Walsh spoke out about this recovery and rehabilitation for a non-profit event. Another fellow rock star with many years of sobriety under his belt, Ringo Starr, also attended the event.


Walsh wrote one of the funniest songs about being a rock star, Life’s Been Good, and while it was a great parody of the rock star life, some wondered if it really was a parody. But Walsh, like many rock stars, learned the hard way that the sex, drugs, rock n’ roll lifestyle wasn’t all it was cracked up to be.


As a kid, Walsh had mental health struggles. He reportedly struggled from attention-deficit disorder, obsessive-compulsive disorder, and Asperger’s syndrome. The awareness around mental health problems in the fifties wasn’t like it is today, in fact, Walsh told the Associated Press, “There was no awareness of what that was…You were just difficult. I was difficult.”


Walsh had serious social problems, but he would get courageous after a few beers. “That planted the seed,” he says today. “I thought alcohol was a winner.” He then discovered cocaine and other drugs in college.


When his albums did well, he mistakenly thought it was the booze and drugs that fueled the hits. When an album didn’t do well, he thought, Well obviously I’m not drinking nearly as much as I need to.


Walsh told Rolling Stone, “The worst part of success is that a lot of things come along with it that you didn’t really know you were going to get in the package…Money, drugs, women, partying. …When you’re young it’s really easy to lose your perspective, which I did…It was a real challenge to stay alive and end up on the other end of it.”


Hitting Bottom and Getting Back Up

Walsh then said that vodka and cocaine were his “higher power,” and he “turned into this godless, hateful thing.” As many discover once they get into rehab, Walsh realized his problems weren’t so special. “Gradually they showed me that I’m not a unique individual, one-of-a-kind person.

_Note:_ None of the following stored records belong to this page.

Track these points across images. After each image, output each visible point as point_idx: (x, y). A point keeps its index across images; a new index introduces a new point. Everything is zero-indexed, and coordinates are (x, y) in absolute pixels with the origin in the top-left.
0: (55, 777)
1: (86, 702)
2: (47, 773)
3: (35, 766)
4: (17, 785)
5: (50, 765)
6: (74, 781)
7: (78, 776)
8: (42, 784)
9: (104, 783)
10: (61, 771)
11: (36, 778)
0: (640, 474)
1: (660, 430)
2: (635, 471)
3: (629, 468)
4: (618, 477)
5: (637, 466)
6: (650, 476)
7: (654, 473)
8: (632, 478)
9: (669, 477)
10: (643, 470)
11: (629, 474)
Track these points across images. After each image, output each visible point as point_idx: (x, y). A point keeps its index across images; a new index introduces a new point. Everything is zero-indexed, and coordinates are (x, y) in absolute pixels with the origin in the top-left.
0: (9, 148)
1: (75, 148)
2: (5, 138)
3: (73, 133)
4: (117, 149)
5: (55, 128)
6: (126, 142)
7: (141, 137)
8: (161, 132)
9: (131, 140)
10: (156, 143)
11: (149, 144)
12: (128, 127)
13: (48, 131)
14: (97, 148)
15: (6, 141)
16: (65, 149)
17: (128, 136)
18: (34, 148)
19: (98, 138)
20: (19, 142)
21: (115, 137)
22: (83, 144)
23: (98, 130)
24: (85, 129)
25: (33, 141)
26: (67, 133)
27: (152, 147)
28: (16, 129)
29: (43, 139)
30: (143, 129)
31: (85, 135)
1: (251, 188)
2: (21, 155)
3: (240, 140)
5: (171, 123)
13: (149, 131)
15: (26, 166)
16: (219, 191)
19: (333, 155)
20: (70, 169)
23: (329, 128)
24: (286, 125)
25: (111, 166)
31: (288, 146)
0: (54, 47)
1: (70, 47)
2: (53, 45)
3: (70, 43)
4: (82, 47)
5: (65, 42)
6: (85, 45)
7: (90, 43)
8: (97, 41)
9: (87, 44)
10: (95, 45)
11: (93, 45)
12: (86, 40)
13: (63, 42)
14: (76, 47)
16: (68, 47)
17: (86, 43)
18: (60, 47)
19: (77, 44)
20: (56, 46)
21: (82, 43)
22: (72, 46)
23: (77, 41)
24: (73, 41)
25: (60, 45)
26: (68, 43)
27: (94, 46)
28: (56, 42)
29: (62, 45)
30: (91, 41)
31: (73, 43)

I’m just an alcoholic, and for the first time in my life I felt like I was somewhere where I belonged.”


Walsh even wrote an album about the recovery process, The Confessor, and while he was often considered the clown prince of rock n roll, it was one of his first truly serious efforts as an artist.


Today Walsh loves his family and has learned to control his emotions so his emotions don’t control him. As he told Rolling Stone before he got sober, “I would fly into rages or I would just feel extremely sad. In settling down and just living life, I can experience emotions but I don’t become them…Man, being in the moment is where it’s at.”